'Naked Scanner' detects 'Underwear Bombers'

Posted on 12:47 AM

When I first heard of the 'naked scanner' I was in turmoil. So much so that I had to write down my feelings and get it off my chest. After taking a moment to write my list of reasons why I hated this thing, I sat down to expound each item on my list.

Privacy: I don't want anyone seeing my naked body!
Now, I didn't like the idea of this thing, but despite my immediate hatred for this machine, my arguments are really more emotional than based on any kind of factual evidence. The only one that still stands is privacy. No I actually don't care if someone see's me naked. Poor bastards. But my children are another story. It's an issue of indecency that I just can't get past. I don't want any stranger, except my child's doctor, seeing my children naked. Period.

I might change my mind when they improve the technology so that the scan only shows the items that are not part of the body. Until then, I won't fly. True it's an emotional argument, none the less very tangible. All the better, I hate to fly anyway.

Encroachment: one step at a time, they're stealing our freedom!
This is true. From gun control to motocross park closures, the lobbies in Washington are telling our leaders what we can and cannot do. But there are already rules in place that make concealing weapons / explosives illegal. Also, as soon as you drive into the parking lot at the airport you are subject to search without cause. This doesn't change anything.

Health Risks: backscatter x-ray radiation unzips the dna chain!
Really?

Fourth Amendment: This violates our protection against unreasonable search:

I will readily admit, I had a very strong knee jerk reaction that the 'naked scanner' was an outrageous violation of our fourth amendment rights. Now I feel a bit silly for getting so worked up.
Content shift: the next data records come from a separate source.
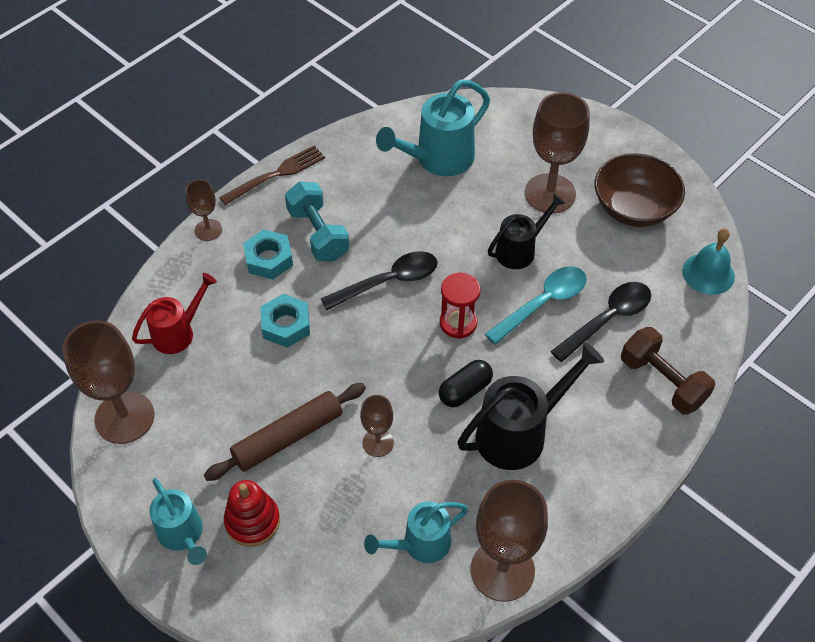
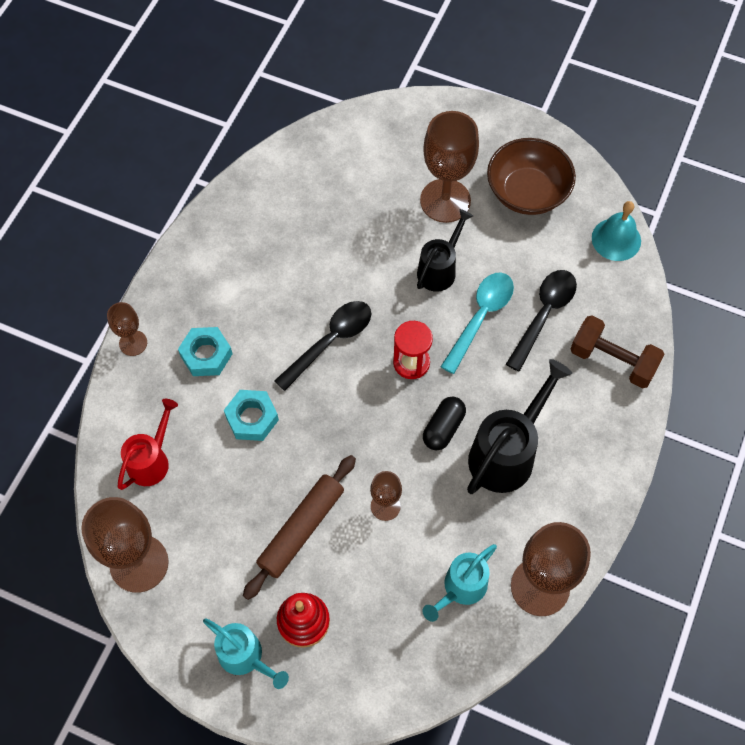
camera: 20 degrees left, 10 degrees up
brown fork [219,145,325,205] -> none
turquoise dumbbell [285,182,350,261] -> none
turquoise watering can [376,80,490,176] -> none

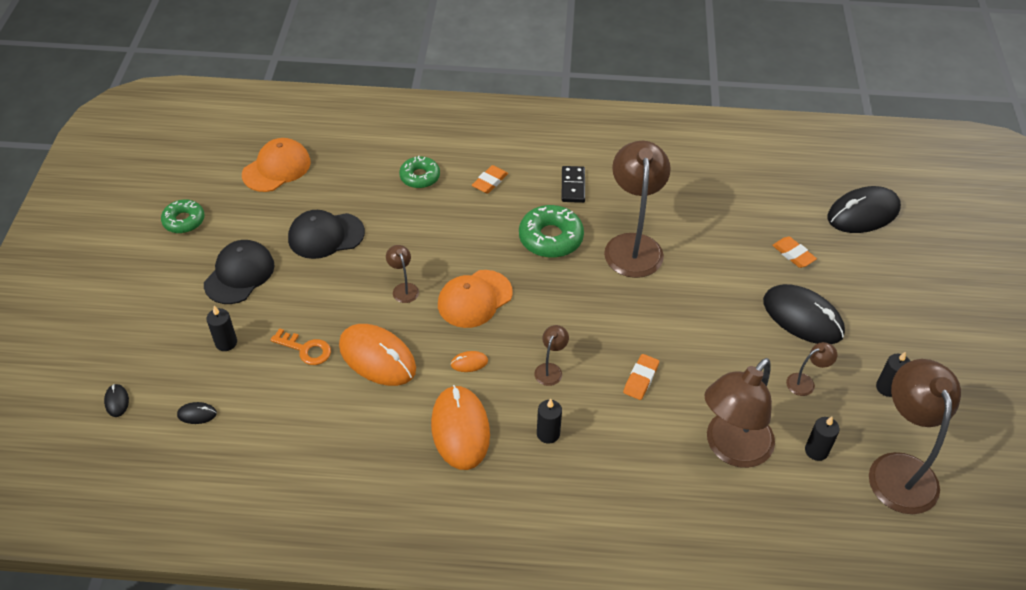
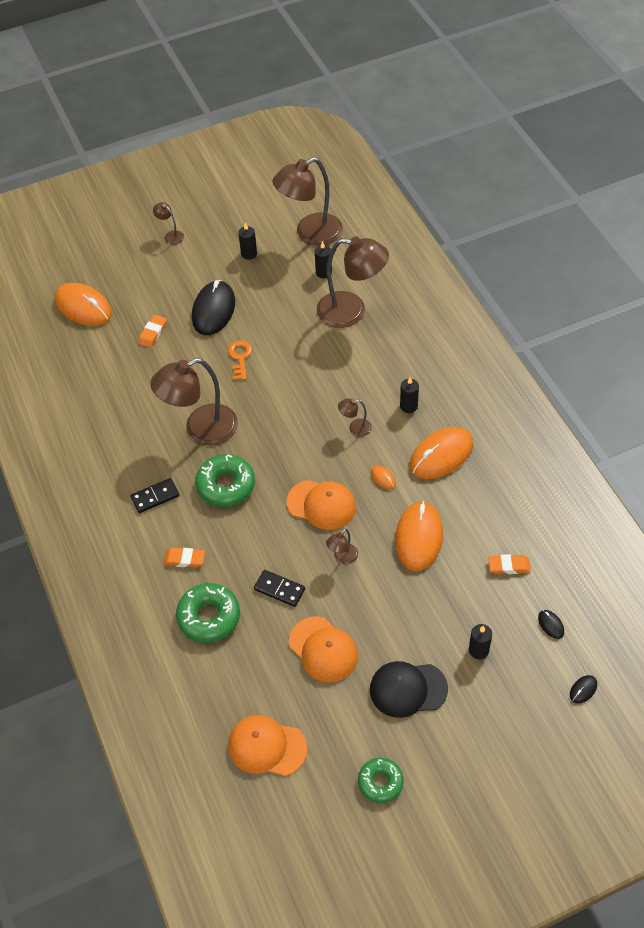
camera: 115 degrees left, 5 degrees up
orange key [271,328,331,365] -> orange key moved to [228,340,252,380]
black cap [288,210,365,259] -> orange cap [289,616,358,683]
green donut [399,156,440,188] -> green donut [176,583,240,643], size x1.53
orange eraser [623,354,659,400] -> orange eraser moved to [488,554,531,574]
brown lamp [786,342,837,396] -> brown lamp moved to [153,202,184,245]
black mouse [827,186,901,233] -> orange mouse [55,283,112,326]
none -> black domino [254,570,305,607]

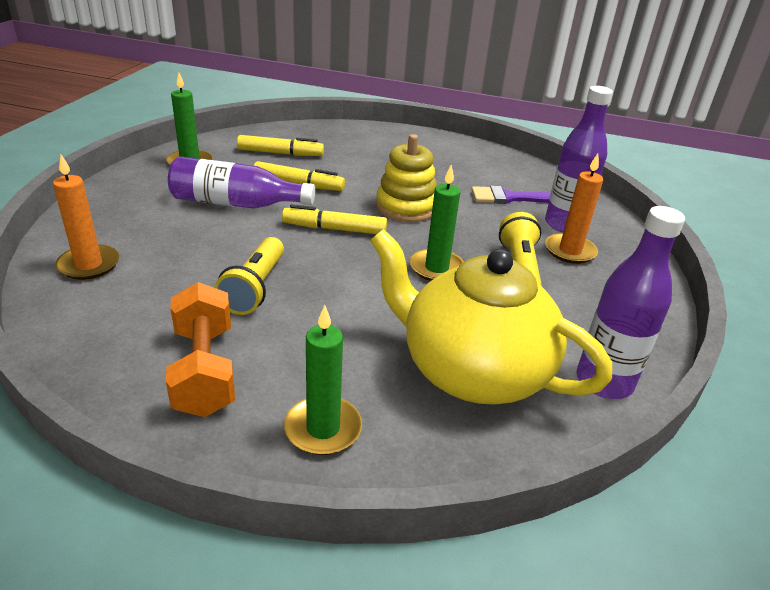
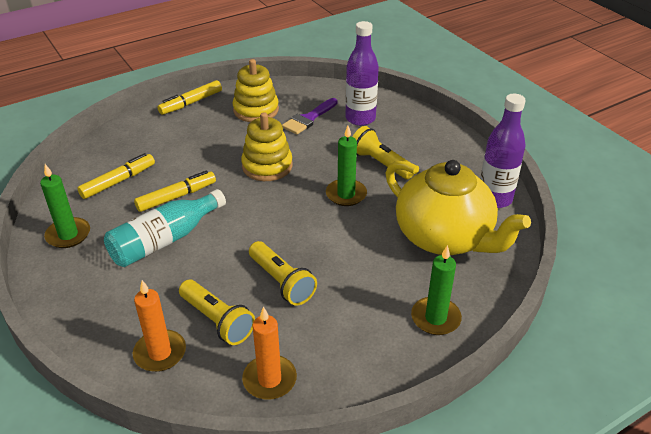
camera: 45 degrees left, 5 degrees up
orange dumbbell [166,282,235,417] -> none
purple bottle [168,156,315,209] -> turquoise bottle [104,189,226,267]
yellow marker [282,204,387,234] -> yellow marker moved to [157,80,222,115]
yellow teapot [370,229,612,404] -> yellow teapot turned 120 degrees counterclockwise [385,160,531,255]
orange candle [545,154,603,264] -> orange candle moved to [242,306,297,400]
none -> yellow flashlight [179,280,255,345]
none -> yellow stacking toy [232,59,279,122]

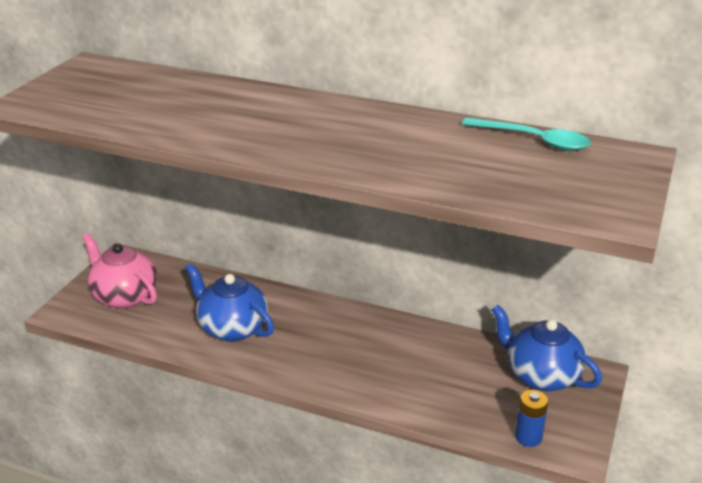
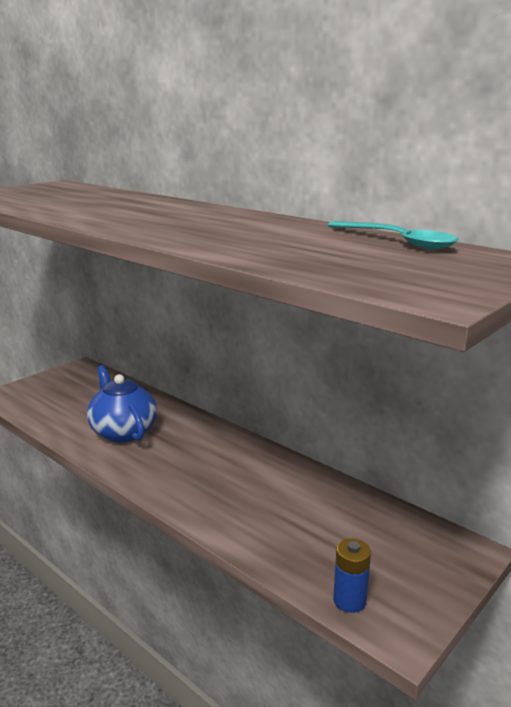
camera: 20 degrees right, 10 degrees down
pink teapot [82,233,158,309] -> none
blue teapot [492,305,602,391] -> none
Because when I really thought about it I realized the search is wholly optional, and this is key because you agree to a search when you enter the airport. You're not forced to go there. Just as you give up your right to bear arms when you enter a courthouse lobby or your right to yell 'fire' when you enter a crowded theater or the hundred other ways we willfully relinquish our rights to gain certain privileges. Your fourth amendment rights are never violated because the search is optional. If you don't like being searched, don't go the very specific places or do the very specific things that require you to give up that right.

Orsen Wells: omg! next things you know they'll read our minds and send us to room 101!

Everyone knows the government has been tracking us and reading our thoughts via satellite since the Carter administration. Where have you been?

I do think its mildly ironic that our fundamental problem with a 'naked scanner' is that along with our privacy, our personal preferences are being 'stripped' at every turn. IMO, if our leaders would see our personal choices as technical challenges instead of something you toss to recycle, we could find the technical solutions to overcome these challenges and put more people at ease.